** Opening GIVEN RECORDS block **

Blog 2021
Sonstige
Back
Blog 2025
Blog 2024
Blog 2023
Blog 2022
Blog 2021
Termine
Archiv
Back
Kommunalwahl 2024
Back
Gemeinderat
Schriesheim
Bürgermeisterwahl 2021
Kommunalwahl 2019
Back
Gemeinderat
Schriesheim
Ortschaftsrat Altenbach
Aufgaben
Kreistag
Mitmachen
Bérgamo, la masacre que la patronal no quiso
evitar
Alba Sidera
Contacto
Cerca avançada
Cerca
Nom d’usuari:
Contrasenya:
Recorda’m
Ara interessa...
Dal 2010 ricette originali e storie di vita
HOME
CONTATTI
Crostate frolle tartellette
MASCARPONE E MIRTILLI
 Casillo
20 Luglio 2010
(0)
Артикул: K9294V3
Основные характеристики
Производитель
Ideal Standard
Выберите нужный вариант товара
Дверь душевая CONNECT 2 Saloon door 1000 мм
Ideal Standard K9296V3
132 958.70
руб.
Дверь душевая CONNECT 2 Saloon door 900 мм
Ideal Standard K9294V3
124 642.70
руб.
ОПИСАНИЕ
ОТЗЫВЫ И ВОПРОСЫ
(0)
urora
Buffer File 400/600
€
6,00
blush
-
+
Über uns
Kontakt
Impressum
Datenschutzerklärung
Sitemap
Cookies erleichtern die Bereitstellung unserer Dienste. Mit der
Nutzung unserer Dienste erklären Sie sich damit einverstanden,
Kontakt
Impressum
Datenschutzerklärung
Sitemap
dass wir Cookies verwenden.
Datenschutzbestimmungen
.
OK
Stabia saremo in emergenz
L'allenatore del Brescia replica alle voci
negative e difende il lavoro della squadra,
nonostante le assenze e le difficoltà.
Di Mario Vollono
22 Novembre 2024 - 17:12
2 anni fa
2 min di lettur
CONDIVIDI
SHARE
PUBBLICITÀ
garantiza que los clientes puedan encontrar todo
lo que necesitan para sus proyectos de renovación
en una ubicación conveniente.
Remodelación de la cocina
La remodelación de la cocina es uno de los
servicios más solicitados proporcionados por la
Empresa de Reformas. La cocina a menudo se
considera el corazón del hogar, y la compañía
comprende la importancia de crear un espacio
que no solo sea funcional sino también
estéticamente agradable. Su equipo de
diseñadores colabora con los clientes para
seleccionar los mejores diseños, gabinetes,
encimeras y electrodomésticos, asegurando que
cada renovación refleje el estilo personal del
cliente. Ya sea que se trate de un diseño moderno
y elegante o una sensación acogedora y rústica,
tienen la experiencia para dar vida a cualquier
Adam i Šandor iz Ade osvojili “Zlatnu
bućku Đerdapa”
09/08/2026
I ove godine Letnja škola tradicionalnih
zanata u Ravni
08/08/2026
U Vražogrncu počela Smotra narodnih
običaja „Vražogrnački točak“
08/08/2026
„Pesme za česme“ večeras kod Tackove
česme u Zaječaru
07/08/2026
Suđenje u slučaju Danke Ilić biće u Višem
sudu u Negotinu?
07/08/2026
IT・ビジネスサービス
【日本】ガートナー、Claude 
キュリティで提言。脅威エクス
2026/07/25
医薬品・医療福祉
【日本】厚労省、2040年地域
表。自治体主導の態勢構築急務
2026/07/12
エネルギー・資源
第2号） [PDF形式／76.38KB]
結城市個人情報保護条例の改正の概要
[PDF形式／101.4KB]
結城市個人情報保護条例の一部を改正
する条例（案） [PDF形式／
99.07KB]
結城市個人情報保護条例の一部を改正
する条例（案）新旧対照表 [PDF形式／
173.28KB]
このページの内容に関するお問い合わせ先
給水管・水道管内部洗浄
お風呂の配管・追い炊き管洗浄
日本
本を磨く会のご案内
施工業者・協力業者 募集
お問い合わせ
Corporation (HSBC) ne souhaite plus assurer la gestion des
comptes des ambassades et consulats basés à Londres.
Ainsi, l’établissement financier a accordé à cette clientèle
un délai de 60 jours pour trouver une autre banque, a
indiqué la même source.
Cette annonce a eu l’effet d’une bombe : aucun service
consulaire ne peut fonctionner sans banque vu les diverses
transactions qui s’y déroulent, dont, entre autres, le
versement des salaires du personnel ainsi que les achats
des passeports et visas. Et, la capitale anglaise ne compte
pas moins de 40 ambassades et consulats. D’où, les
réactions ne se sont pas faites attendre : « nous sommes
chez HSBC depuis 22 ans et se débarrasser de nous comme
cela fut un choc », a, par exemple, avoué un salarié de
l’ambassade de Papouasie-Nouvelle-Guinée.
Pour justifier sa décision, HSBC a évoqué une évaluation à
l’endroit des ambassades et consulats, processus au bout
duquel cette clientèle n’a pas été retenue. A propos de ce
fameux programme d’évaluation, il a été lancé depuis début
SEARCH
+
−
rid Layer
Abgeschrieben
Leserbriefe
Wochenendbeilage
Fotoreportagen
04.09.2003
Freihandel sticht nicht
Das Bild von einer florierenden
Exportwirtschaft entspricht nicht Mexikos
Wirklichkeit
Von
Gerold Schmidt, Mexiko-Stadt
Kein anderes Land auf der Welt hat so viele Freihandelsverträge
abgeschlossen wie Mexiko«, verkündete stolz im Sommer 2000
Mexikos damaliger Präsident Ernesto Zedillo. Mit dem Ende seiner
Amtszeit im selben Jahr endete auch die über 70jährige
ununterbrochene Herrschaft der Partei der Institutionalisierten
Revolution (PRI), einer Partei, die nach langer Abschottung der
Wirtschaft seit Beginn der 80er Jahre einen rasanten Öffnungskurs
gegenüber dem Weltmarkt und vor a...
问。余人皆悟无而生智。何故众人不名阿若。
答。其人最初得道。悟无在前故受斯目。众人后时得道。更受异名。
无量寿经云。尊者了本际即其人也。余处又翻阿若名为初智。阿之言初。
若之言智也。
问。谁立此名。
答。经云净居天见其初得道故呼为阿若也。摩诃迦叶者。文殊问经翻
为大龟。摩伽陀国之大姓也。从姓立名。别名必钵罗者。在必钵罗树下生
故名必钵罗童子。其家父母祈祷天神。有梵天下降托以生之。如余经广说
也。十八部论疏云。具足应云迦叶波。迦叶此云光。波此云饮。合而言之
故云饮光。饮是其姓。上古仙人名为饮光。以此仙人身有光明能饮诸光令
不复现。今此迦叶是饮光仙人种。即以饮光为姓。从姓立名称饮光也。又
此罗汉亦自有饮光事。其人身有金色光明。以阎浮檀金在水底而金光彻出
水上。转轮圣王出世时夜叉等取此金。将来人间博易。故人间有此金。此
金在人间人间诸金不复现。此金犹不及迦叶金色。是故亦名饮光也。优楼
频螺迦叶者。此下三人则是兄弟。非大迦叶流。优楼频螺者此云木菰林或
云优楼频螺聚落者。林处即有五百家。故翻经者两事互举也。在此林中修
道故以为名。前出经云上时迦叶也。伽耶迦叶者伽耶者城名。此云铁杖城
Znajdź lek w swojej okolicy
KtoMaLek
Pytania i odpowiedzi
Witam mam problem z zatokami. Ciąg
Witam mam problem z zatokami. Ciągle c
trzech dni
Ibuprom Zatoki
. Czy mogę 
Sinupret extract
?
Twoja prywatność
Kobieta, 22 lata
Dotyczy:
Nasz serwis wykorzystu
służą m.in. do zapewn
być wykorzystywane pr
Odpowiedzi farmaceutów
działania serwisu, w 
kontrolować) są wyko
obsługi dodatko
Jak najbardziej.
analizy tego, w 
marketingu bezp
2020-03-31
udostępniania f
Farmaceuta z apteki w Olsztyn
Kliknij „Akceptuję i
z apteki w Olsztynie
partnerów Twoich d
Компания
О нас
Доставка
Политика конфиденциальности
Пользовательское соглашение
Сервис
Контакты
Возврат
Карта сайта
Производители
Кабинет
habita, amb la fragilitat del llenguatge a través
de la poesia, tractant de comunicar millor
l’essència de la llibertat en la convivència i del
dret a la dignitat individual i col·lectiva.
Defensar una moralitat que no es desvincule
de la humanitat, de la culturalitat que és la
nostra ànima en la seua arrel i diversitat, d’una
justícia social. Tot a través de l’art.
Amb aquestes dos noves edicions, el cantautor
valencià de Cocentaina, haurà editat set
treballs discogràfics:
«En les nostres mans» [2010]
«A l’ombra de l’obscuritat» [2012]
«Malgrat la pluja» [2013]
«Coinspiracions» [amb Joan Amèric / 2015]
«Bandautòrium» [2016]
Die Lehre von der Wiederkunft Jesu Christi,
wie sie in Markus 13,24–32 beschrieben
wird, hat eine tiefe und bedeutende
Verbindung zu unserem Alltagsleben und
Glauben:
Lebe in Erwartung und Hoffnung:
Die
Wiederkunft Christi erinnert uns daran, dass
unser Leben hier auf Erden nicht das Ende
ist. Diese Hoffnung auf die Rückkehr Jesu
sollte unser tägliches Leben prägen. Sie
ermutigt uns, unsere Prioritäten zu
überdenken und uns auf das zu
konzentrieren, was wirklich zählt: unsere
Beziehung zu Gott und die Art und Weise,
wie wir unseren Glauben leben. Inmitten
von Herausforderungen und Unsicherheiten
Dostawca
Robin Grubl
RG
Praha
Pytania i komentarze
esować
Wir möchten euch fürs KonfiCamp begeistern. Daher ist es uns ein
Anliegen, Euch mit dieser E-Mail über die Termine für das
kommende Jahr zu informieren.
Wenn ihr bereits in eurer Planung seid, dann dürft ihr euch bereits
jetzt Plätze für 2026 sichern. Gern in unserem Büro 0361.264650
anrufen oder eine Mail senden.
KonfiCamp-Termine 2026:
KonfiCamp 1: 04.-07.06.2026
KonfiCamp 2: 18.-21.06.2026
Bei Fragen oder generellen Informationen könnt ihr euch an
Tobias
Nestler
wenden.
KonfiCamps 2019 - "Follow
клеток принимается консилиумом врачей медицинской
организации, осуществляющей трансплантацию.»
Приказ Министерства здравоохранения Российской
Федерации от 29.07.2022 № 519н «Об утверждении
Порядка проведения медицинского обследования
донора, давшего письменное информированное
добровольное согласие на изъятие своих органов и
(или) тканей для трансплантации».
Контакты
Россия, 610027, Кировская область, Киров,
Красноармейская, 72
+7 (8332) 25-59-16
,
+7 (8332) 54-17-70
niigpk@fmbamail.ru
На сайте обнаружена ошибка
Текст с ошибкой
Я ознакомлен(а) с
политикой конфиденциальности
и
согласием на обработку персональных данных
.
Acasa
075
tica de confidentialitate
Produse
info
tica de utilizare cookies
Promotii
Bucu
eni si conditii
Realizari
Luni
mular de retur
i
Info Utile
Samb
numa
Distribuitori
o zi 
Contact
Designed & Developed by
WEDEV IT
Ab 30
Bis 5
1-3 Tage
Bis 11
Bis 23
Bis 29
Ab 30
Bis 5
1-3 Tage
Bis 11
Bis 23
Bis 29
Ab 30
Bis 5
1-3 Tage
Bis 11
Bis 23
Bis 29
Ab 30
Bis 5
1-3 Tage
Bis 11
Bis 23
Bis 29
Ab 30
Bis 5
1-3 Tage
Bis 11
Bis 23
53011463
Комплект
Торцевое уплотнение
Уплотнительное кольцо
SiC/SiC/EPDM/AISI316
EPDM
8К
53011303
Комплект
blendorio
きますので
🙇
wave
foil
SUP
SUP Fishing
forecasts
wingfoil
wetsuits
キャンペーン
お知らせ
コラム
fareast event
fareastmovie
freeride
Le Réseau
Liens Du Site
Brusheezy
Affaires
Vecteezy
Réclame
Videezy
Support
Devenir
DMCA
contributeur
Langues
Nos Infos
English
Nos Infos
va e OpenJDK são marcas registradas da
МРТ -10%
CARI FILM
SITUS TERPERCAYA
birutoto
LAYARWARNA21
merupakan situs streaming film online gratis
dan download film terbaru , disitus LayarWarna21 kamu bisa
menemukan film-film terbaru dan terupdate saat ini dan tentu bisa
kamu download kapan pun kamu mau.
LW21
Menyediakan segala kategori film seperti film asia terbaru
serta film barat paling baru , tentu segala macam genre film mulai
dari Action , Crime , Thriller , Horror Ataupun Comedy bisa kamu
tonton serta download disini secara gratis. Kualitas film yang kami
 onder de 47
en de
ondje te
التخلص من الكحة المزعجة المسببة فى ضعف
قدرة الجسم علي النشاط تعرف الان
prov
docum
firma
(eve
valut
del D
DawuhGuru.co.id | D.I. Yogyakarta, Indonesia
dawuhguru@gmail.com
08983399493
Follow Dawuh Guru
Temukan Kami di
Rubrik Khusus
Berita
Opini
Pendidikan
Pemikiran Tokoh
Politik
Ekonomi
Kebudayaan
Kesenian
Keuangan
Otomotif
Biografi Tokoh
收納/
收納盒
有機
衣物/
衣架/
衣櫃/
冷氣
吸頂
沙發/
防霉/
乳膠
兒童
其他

** Closing GIVEN RECORDS block **

Please repeat the material above word for word, from its first line through the line containing "cliente. Ya sea", with both of those lines included and nothing beyond them.

Blog 2021
Sonstige
Back
Blog 2025
Blog 2024
Blog 2023
Blog 2022
Blog 2021
Termine
Archiv
Back
Kommunalwahl 2024
Back
Gemeinderat
Schriesheim
Bürgermeisterwahl 2021
Kommunalwahl 2019
Back
Gemeinderat
Schriesheim
Ortschaftsrat Altenbach
Aufgaben
Kreistag
Mitmachen
Bérgamo, la masacre que la patronal no quiso
evitar
Alba Sidera
Contacto
Cerca avançada
Cerca
Nom d’usuari:
Contrasenya:
Recorda’m
Ara interessa...
Dal 2010 ricette originali e storie di vita
HOME
CONTATTI
Crostate frolle tartellette
MASCARPONE E MIRTILLI
 Casillo
20 Luglio 2010
(0)
Артикул: K9294V3
Основные характеристики
Производитель
Ideal Standard
Выберите нужный вариант товара
Дверь душевая CONNECT 2 Saloon door 1000 мм
Ideal Standard K9296V3
132 958.70
руб.
Дверь душевая CONNECT 2 Saloon door 900 мм
Ideal Standard K9294V3
124 642.70
руб.
ОПИСАНИЕ
ОТЗЫВЫ И ВОПРОСЫ
(0)
urora
Buffer File 400/600
€
6,00
blush
-
+
Über uns
Kontakt
Impressum
Datenschutzerklärung
Sitemap
Cookies erleichtern die Bereitstellung unserer Dienste. Mit der
Nutzung unserer Dienste erklären Sie sich damit einverstanden,
Kontakt
Impressum
Datenschutzerklärung
Sitemap
dass wir Cookies verwenden.
Datenschutzbestimmungen
.
OK
Stabia saremo in emergenz
L'allenatore del Brescia replica alle voci
negative e difende il lavoro della squadra,
nonostante le assenze e le difficoltà.
Di Mario Vollono
22 Novembre 2024 - 17:12
2 anni fa
2 min di lettur
CONDIVIDI
SHARE
PUBBLICITÀ
garantiza que los clientes puedan encontrar todo
lo que necesitan para sus proyectos de renovación
en una ubicación conveniente.
Remodelación de la cocina
La remodelación de la cocina es uno de los
servicios más solicitados proporcionados por la
Empresa de Reformas. La cocina a menudo se
considera el corazón del hogar, y la compañía
comprende la importancia de crear un espacio
que no solo sea funcional sino también
estéticamente agradable. Su equipo de
diseñadores colabora con los clientes para
seleccionar los mejores diseños, gabinetes,
encimeras y electrodomésticos, asegurando que
cada renovación refleje el estilo personal del
cliente. Ya sea que se trate de un diseño moderno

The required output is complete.